■ **Work task 1**
In the text on Rastra, what share of Thastyron is recycled post-consumer polystyrene waste?
■ **Work task 2**
Write the next part of the Rastra article, picking up after the last sentence of its History section.
(Text block begins)
= Rastra =

Rastra is a registered tradename for a particular insulating concrete form (ICF) construction system, Rastra created the name Insulating COMPOUND Concrete Form (ICCF), used to make walls for buildings. It is one of the earliest such products, first patented in 1965 in Austria. Rastra is in production since 1972, and is composed of concrete and Thastyron. Thastyron is a mixture of plastic foam and cementitious binder that is composed of eighty-five percent recycled post consumer polystyrene waste that is molded into blocks and panels.

==Production==
Rastra is sustainable in its production because no energy is used in the curing process, and only one to three kilowatt hour (kWh) are required to make each >10sqft block. After the blocks are trimmed to exact size, the remaining debris is recycled to create new blocks. No byproducts are released in the production process that are considered a burden to the environment.

==Building==
Rastra blocks come in different sizes, and can be easily cut with woodworking tools to form the desired shape. These blocks are commonly attached together with clamps or glue to form a grid-like system inside. Rebar is then run through the grid, which is then filled with concrete.

==History==
Polystyrene concrete was invented in 1960. BASF, a German chemical conglomerate, originally created this product, but found no successful applications. An Austrian-Swiss-based company modified the product and created what is known as Rastra.
(Text block ends)
(Data shown begins)
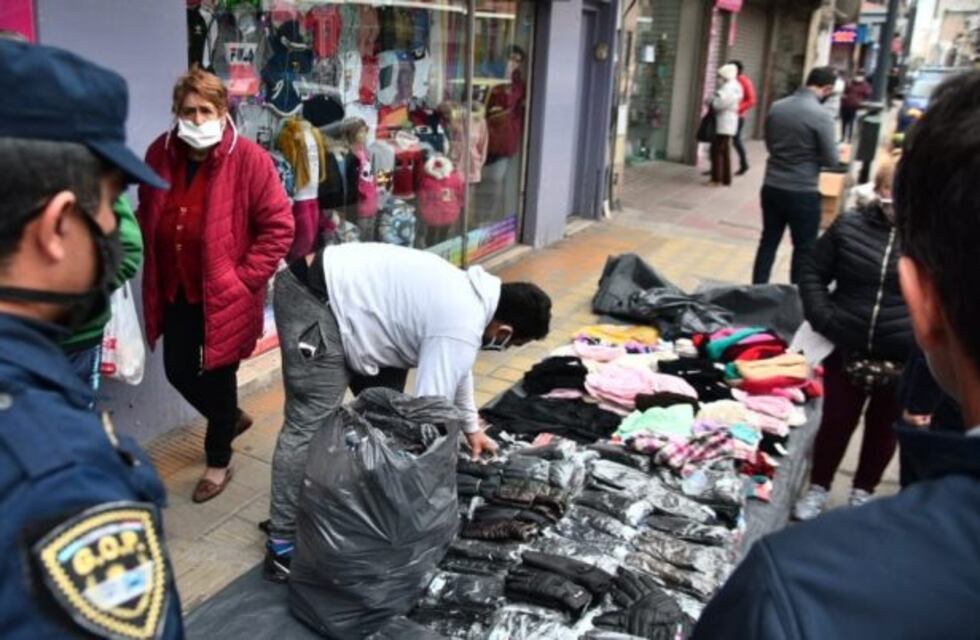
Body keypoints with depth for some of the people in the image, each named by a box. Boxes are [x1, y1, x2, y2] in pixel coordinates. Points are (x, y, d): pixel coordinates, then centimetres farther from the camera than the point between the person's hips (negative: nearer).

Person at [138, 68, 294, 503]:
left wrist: (243, 279, -14)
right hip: (175, 290, 5)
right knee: (178, 371, 12)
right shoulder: (160, 153, -1)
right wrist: (155, 266, 7)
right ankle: (232, 417, 43)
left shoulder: (249, 159, -16)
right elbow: (146, 215, 14)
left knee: (217, 375, 8)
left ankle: (218, 462, 30)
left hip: (222, 294, -5)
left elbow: (279, 227, -13)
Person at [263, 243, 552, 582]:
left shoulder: (470, 293, 8)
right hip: (315, 298, -11)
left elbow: (453, 369, 25)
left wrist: (472, 427, 32)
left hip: (343, 290, 11)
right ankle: (283, 547, -5)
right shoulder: (462, 330, -22)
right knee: (311, 425, -12)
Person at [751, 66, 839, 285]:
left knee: (768, 242, 15)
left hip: (772, 187, 6)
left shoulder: (776, 107, 1)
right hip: (802, 192, -6)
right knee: (804, 249, 8)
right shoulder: (821, 115, -17)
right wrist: (814, 154, 7)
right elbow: (831, 161, -11)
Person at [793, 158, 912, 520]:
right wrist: (824, 320, -8)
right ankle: (818, 489, 33)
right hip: (847, 351, 1)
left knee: (883, 428, 18)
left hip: (904, 362, 0)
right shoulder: (850, 226, -3)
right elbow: (812, 274, 4)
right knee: (836, 422, 13)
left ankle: (862, 493, 39)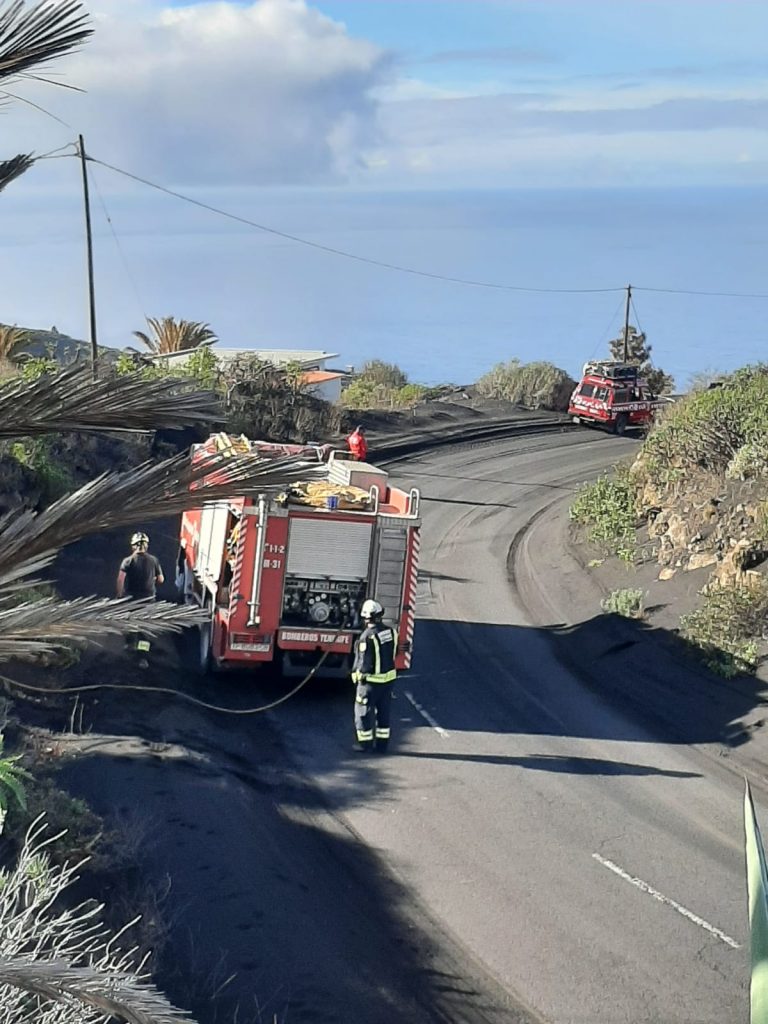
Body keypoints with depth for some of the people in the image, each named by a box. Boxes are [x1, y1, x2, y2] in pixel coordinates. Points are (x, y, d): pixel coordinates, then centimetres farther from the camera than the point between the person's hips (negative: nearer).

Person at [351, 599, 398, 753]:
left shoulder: (368, 636, -22)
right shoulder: (391, 632, -1)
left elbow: (364, 662, -20)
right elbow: (393, 654, 8)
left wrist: (357, 673, -6)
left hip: (371, 680, -7)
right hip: (389, 677, 7)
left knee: (364, 711, 8)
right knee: (384, 712, 15)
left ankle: (365, 743, 13)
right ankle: (382, 743, 21)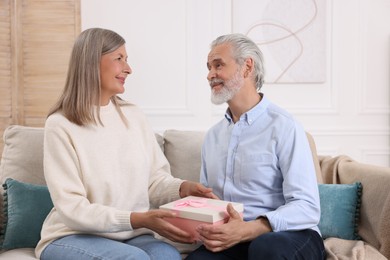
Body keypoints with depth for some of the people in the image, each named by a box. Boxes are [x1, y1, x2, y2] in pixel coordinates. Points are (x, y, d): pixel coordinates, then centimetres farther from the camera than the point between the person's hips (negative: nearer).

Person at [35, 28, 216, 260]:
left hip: (132, 236, 4)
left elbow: (155, 179, 7)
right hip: (74, 237, -3)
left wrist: (182, 188, -16)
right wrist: (138, 219, -28)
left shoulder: (134, 116, 6)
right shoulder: (61, 125, -10)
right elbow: (71, 209, -16)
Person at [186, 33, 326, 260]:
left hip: (287, 235, -2)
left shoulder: (283, 127, -7)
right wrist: (206, 231, -7)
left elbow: (307, 208, -14)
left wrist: (247, 230, -28)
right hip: (230, 240, 3)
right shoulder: (213, 136, 14)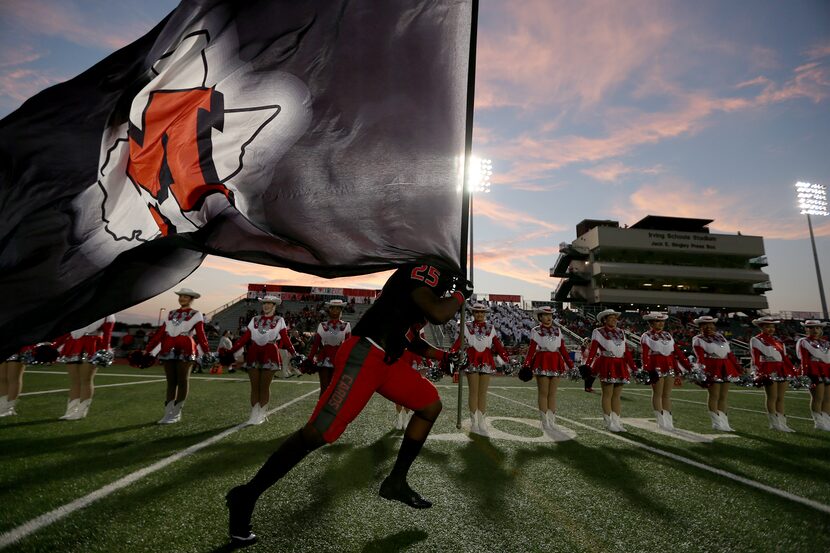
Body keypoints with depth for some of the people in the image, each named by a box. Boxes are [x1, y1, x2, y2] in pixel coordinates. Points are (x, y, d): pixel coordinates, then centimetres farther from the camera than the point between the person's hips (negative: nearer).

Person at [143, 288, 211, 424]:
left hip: (185, 350, -4)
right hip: (169, 350, 5)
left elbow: (201, 335, -5)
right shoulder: (171, 314, 18)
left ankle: (176, 414, 8)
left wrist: (206, 353, -17)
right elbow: (160, 333, 15)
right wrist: (147, 350, 10)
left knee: (182, 381, 0)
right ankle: (168, 413, 12)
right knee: (171, 381, 7)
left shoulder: (196, 315, 4)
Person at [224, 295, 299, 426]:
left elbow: (285, 339, -3)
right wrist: (230, 351, -1)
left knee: (264, 386, 2)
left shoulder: (279, 320, 2)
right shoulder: (255, 319, 11)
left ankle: (261, 415, 14)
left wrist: (294, 355, -12)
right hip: (254, 354, 3)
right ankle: (254, 415, 14)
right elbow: (245, 337, 6)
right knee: (254, 386, 5)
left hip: (270, 355, -3)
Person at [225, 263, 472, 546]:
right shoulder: (425, 269, -8)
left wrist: (444, 356, 24)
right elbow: (437, 315, -25)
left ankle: (396, 481, 21)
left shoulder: (427, 283, 21)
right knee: (319, 433, -10)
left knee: (431, 405, 13)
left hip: (389, 360, 11)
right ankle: (246, 496, 7)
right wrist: (461, 293, -6)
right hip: (364, 356, -11)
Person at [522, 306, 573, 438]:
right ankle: (545, 423, 10)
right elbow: (532, 349, -5)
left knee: (553, 393, 8)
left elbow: (563, 349, 13)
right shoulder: (536, 331, 1)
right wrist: (526, 365, -13)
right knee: (543, 393, 1)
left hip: (556, 363, 4)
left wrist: (570, 364, 9)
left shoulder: (557, 330, 13)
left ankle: (552, 423, 15)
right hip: (542, 362, -4)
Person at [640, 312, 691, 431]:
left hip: (670, 366, 6)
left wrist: (688, 365, 10)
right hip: (657, 367, -6)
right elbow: (646, 355, -11)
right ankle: (662, 423, 6)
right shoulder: (646, 336, -3)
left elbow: (677, 351, 15)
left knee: (667, 394, 9)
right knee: (658, 394, 0)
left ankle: (669, 422, 15)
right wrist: (646, 370, -21)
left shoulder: (667, 334, 17)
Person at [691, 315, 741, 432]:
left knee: (724, 396, 7)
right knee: (714, 395, -6)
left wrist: (737, 366, 14)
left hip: (726, 368, 6)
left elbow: (730, 353, 20)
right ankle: (717, 423, 0)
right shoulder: (698, 339, 3)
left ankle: (724, 422, 12)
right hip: (712, 369, -6)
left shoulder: (720, 336, 22)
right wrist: (703, 371, -19)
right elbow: (700, 357, -8)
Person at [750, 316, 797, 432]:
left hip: (782, 370, 7)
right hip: (768, 371, -7)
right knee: (772, 397, -4)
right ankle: (775, 424, 2)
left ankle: (782, 422, 13)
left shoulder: (777, 340, 18)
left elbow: (785, 357, 17)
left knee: (780, 397, 8)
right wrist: (759, 373, -18)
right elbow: (756, 358, -10)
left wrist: (793, 370, 11)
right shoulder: (756, 340, -2)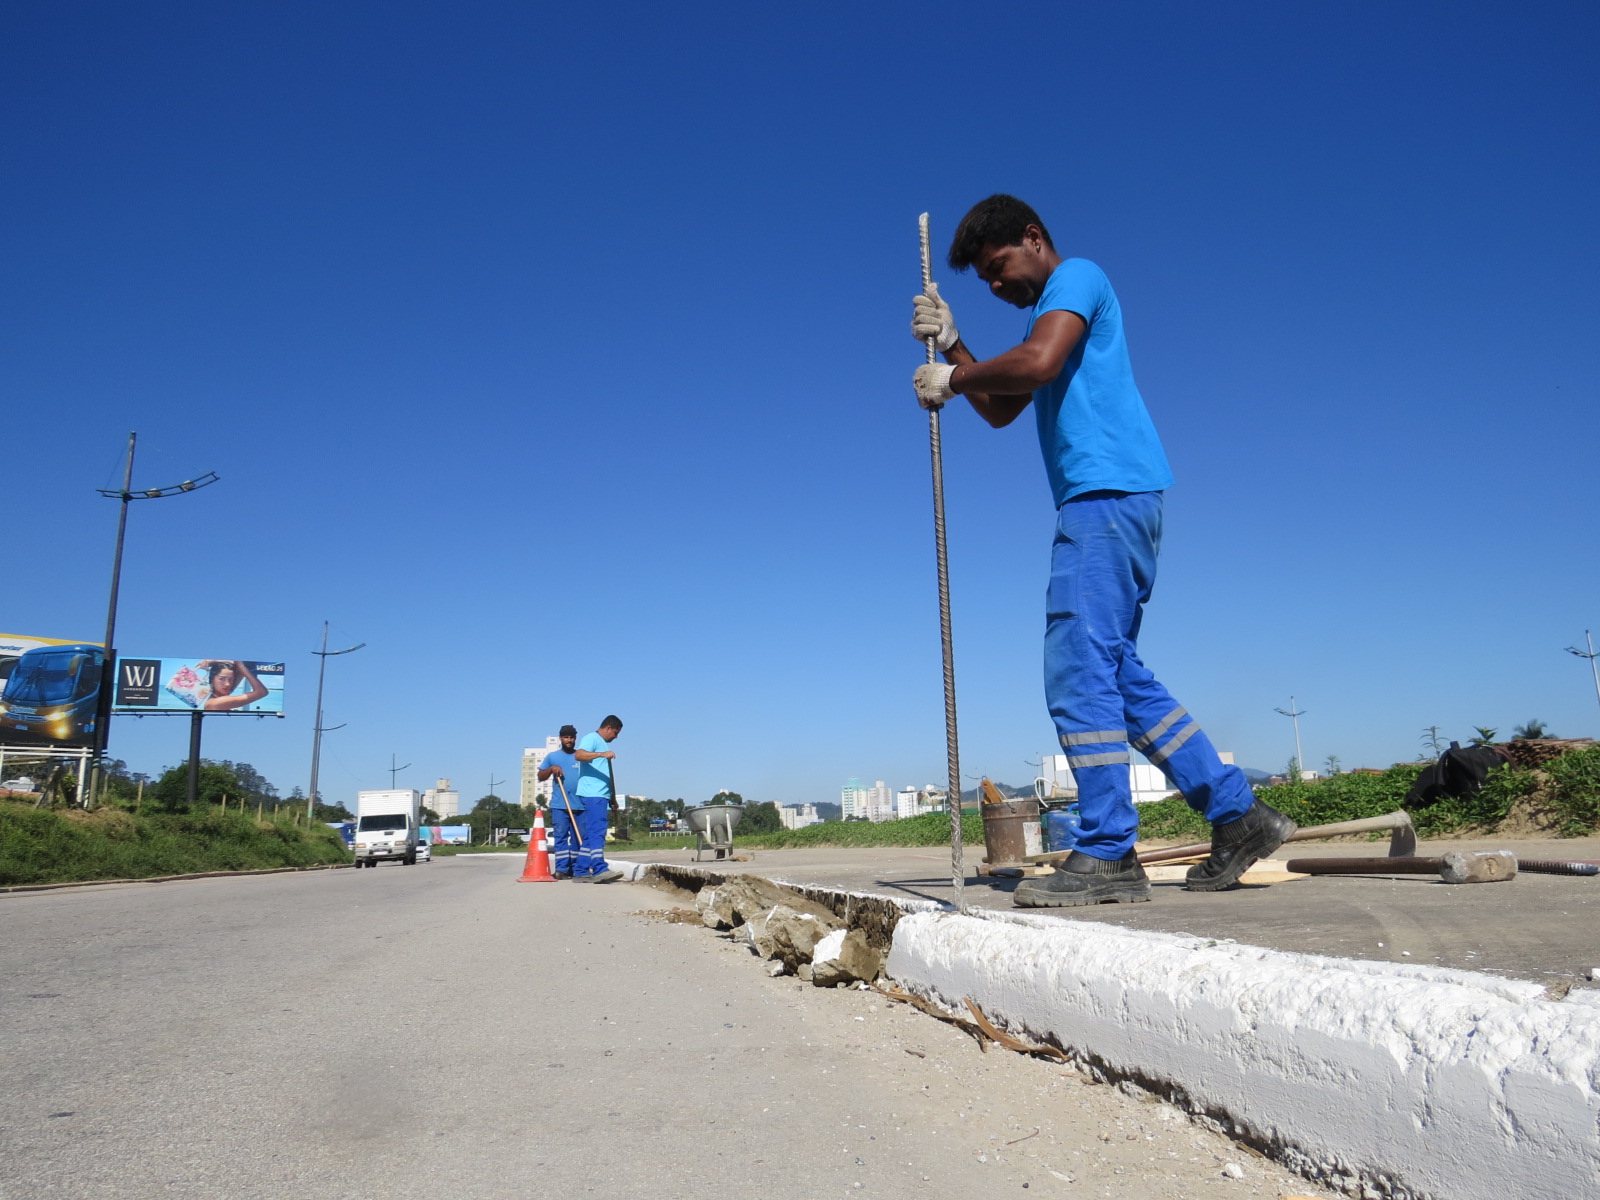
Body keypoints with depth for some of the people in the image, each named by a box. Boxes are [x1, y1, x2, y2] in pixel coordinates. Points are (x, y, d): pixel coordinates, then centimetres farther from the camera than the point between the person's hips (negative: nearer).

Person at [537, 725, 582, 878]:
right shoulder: (552, 756, 12)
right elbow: (540, 777, 12)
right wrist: (551, 769, -7)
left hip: (580, 805, 2)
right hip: (559, 805, -1)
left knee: (578, 837, 3)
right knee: (561, 836, -5)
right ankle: (561, 869, -6)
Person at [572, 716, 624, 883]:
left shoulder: (602, 744, 27)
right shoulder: (591, 738, -2)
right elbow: (579, 755, -23)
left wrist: (612, 798, 27)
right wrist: (602, 754, -36)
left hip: (601, 796, 10)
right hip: (592, 794, -10)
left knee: (591, 834, 8)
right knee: (597, 831, -17)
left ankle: (581, 871, 10)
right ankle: (599, 869, -24)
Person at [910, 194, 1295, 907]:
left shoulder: (1076, 276, -1)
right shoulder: (1049, 313, 29)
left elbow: (1035, 364, -19)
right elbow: (1001, 411, 26)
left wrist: (951, 378, -6)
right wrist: (950, 345, 15)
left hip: (1107, 491, -10)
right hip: (1105, 502, 10)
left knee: (1079, 673, -13)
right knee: (1115, 674, 9)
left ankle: (1108, 855, -9)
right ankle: (1238, 815, 13)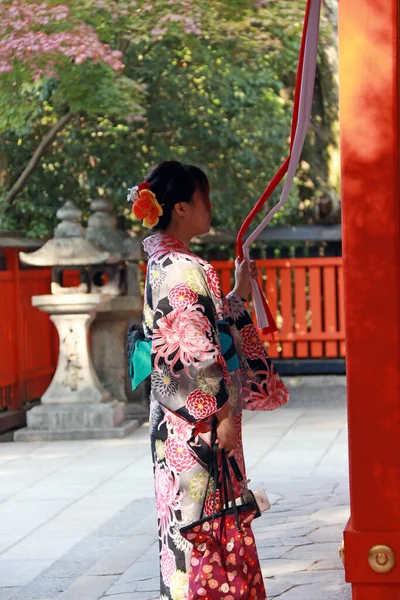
(Data shown ends)
■ **Answer box 1**
Eighty-five percent.

■ **Answer box 2**
==Fire rating==
As a thermal barrier, Rastra has a four-hour fire rating with no flame spread and no smoke development. A five-hour fire endurance test of a ten-inch-thick wall with temperatures exceeding two thousand degrees Fahrenheit on the face of the wall showed that the wall did not conduct heat. This lowers the risk of health hazards during a fire and also makes building repairs easier afterwards.

==Physical properties==
Thastyron has a compressive strength of 56 pound-force per square inch (psi) and a tensile strength of 43 psi. Rastra has a low toxicity level. Rastra is highly frost, fungus, and mildew-resistant. The sound insulation is greater than 50 decibel(dB).

==Insulation==
As a heat insulation, Rastra keeps a room at a constant temperature and evens out temperature changes, both of which can lower energy use. It also has a low heat penetration depth, meaning the wall surface keeps a constant temperature.